The four fangs in his mouth—two protruding from the upper gums and two from the bottom—were yellow and dripping with fluids. The lower fangs curved inward slightly, like fishhooks; the upper ones were slanted toward each other, making a hideously efficient
V.
Hotshot's face glowed white, like the moon; his fingers, skinny and clawlike, dug deep into Luis's flesh to keep him from twisting away.
And now Hotshot was bending forward, the eyes in that terrible face starting to roll up into the head with greedy expectation.

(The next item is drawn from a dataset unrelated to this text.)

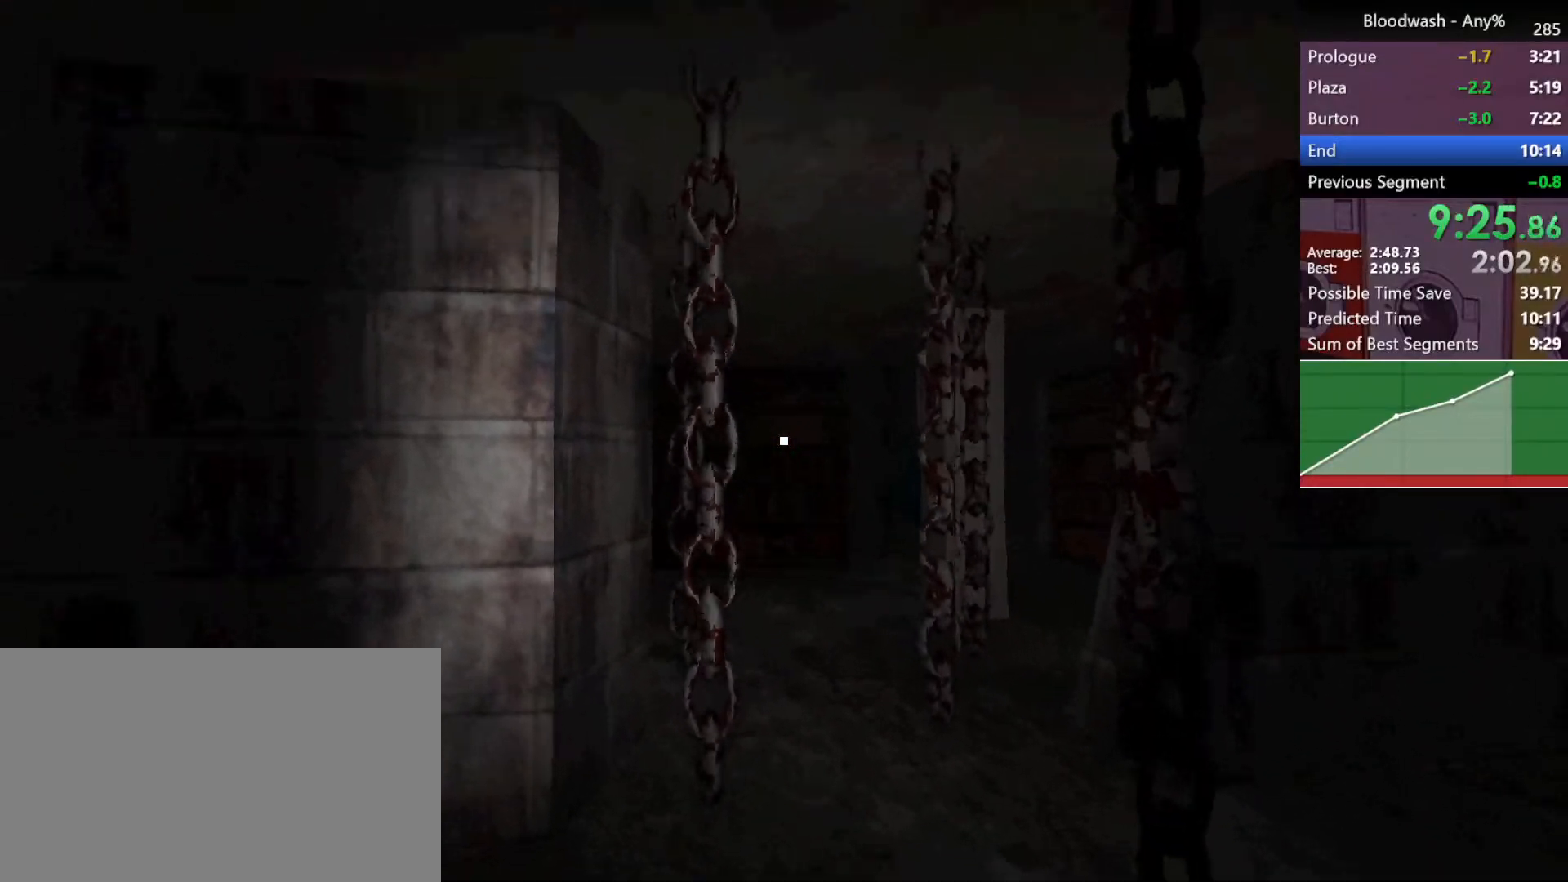
{"keys": [], "mouse": [], "events": []}
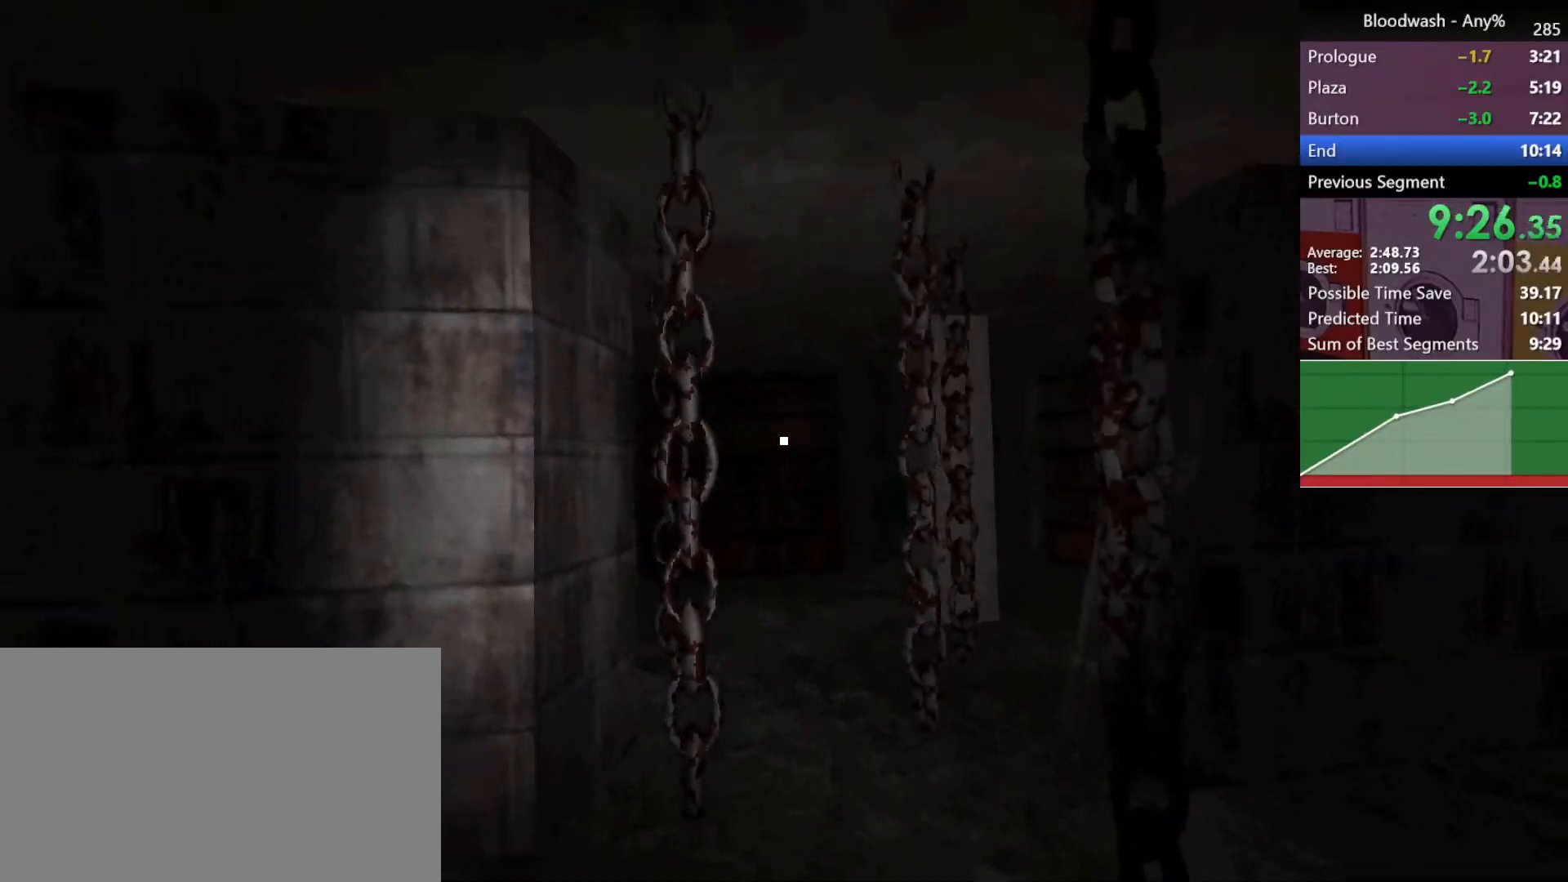
{"keys": [], "mouse": [], "events": []}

Luis screamed a single word, the word that had carved itself into his brain as if from a red-hot switchblade—
"Vampiro!"
Above him Hotshot cackled and bent forward to his feast. The lower fangs pierced flesh and hooked. Hotshot twisted his head a fraction to hone in better on the flaming river of life that flowed just beneath Luis's chin. Luis's hands came up to push Hotshot's head away, but they moved too late with too little strength. When the
V
of Hotshot's fangs came down, blood spurted across his face. He blinked, shifted his position again, and as if from a great distance Luis heard his blood being sucked, the sound like someone sucking Coca-Cola through a straw or sniffing fine cocaine from a golden spoon. Luis's hands fluttered, one finger digging into the corner of Hotshot's eye. Instantly he heard a voice in his brain, something dreamy and soft—
Lie still, little brother. Lie very still.
Luis's hands fell to the floor like dead birds.
He was beginning to feel cold, really cold, but where Hotshot's lips were pressed against his flesh, an inferno raged. He lay very still while the arctic cold crept through his veins, inch by merciless inch. Winds were rising in his head, deafening him with their shriek. And by the time his jugular vein collapsed, as flat as a gutted worm, Luis was fast asleep.
Gradually the hideous sucking noises that echoed through the many rooms were quiet. But in a few minutes they were replaced by another noise—the sound of bodies being dragged across the floors.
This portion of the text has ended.